(Scene geometry reasoning data)
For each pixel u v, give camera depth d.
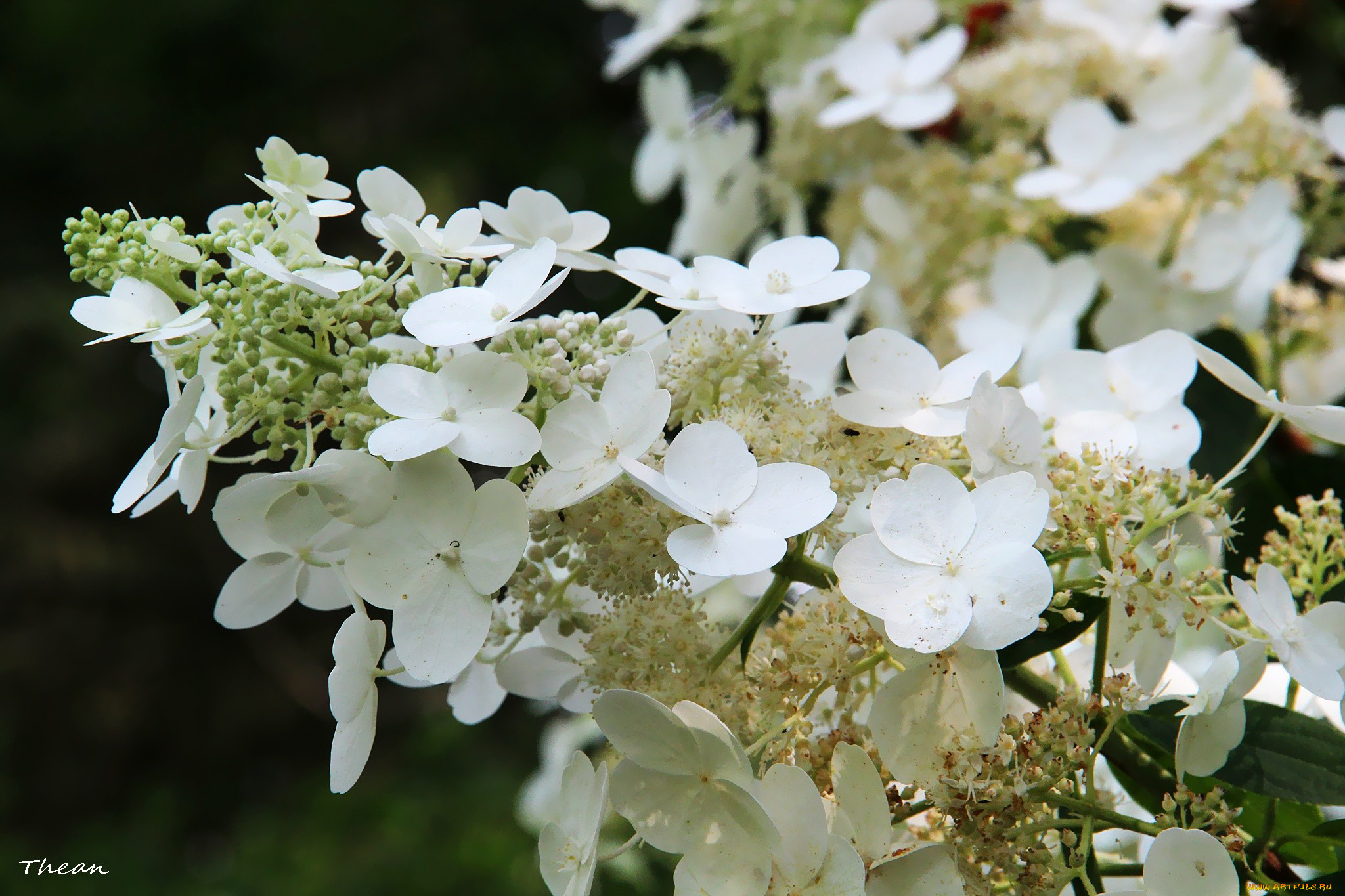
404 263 0.72
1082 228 0.97
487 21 3.06
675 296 0.72
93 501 3.33
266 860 2.62
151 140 3.07
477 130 2.99
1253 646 0.70
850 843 0.69
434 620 0.70
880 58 1.05
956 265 1.01
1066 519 0.71
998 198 0.97
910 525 0.70
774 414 0.72
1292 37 1.20
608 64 1.21
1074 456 0.74
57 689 3.18
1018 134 1.02
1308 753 0.71
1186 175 0.92
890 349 0.73
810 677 0.71
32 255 3.25
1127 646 0.73
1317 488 0.83
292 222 0.72
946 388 0.72
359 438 0.71
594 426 0.71
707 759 0.70
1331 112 0.88
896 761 0.70
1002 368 0.72
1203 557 0.82
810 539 0.72
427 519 0.70
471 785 2.67
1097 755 0.73
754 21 1.15
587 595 0.75
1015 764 0.70
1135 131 0.90
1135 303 0.88
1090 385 0.74
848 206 1.08
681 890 0.69
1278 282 0.86
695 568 0.69
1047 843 0.72
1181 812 0.70
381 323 0.71
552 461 0.70
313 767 3.29
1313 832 0.72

**YOUR ASSIGNMENT:**
Each entry should be copied exactly as written, though any pictures stay out.

**YOUR SOLUTION:**
For each pixel u v, give camera depth d.
404 263 0.72
1082 228 0.97
487 21 3.06
675 296 0.72
93 501 3.33
266 860 2.62
151 140 3.07
477 130 2.99
1253 646 0.70
850 843 0.69
434 620 0.70
880 58 1.05
956 265 1.01
1066 519 0.71
998 198 0.97
910 525 0.70
774 414 0.72
1292 37 1.20
608 64 1.21
1074 456 0.74
57 689 3.18
1018 134 1.02
1308 753 0.71
1186 175 0.92
890 349 0.73
810 677 0.71
32 255 3.25
1127 646 0.73
1317 488 0.83
292 222 0.72
946 388 0.72
359 438 0.71
594 426 0.71
707 759 0.70
1331 112 0.88
896 761 0.70
1002 368 0.72
1203 557 0.82
810 539 0.72
427 519 0.70
471 785 2.67
1097 755 0.73
754 21 1.15
587 595 0.75
1015 764 0.70
1135 131 0.90
1135 303 0.88
1090 385 0.74
848 206 1.08
681 890 0.69
1278 282 0.86
695 568 0.69
1047 843 0.72
1181 812 0.70
381 323 0.71
552 461 0.70
313 767 3.29
1313 832 0.72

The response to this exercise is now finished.